A Study of Jupiter Trojans

Sammanfattning: Jupiter Trojan asteroid dynamics have been studied for a long time but it is only within the last decades that the known population has become large enough to make other studies meaningful. In four articles I have been scratching the surface of the unknown Trojan knowledge space.Paper I presents photometric observations confirming a larger variety in surface redness for the smaller Trojans compared to the larger ones, in line with the groups in the outer main asteroid belt. However, the largest Trojans are significantly redder compared to the largest Cybele and Hilda asteroids.Paper II is an investigation of the Trojan discovery completeness. The analysis shows that all Trojans down to a limiting absolute magnitude of H=11.5 mag have been discovered. Missing Trojans in the almost discovery-completed section should have inclinations above the mean of the same group. The faintest Trojans are discovery biased due to orbit orientations similar to the Milky Way.Paper III is a general review of dynamical and physical properties of the discovery-completed sample of Jupiter Trojans found in Paper II. The two Trojan swarms are often treated as being equal, but are different in a number of details.
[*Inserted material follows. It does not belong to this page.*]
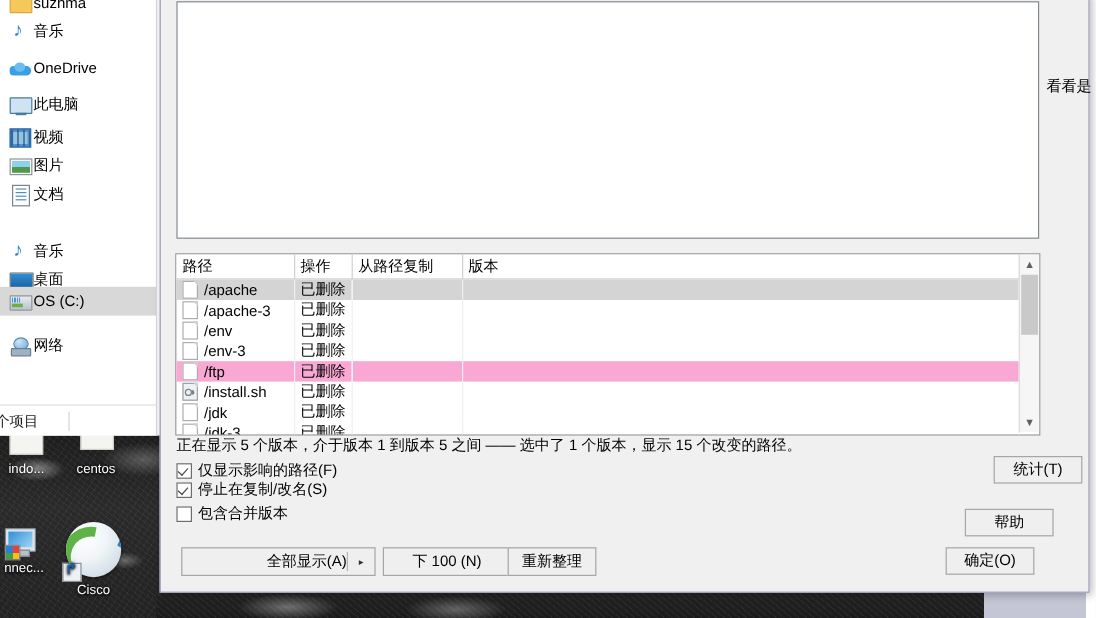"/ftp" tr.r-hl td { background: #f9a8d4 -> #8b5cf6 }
Two known facts are that the L5 swarm is less rich, while the L4 swarm has a larger fraction of low inclination Trojans. Trojans are in general red objects but the mean redness is higher for Trojans which have not collided compared to Trojans in families.Paper IIII is an investigation of Trojan collisions, family detection and evolution. Collision circumstances were mapped using numerical simulations and recorded Trojan close approaches. Synthetic families were created and evolved numerically. The result suggests that the HCM family detection technique can find Trojan families even in a densely populated parameter space. However, interlopers cannot be avoided at any level but their contribution should be less than 30%. Synthetic families can be identified with backwards orbital integrations for times up to a Gyr-scale. However, there are discrepancies between real Trojan families and my synthetic families.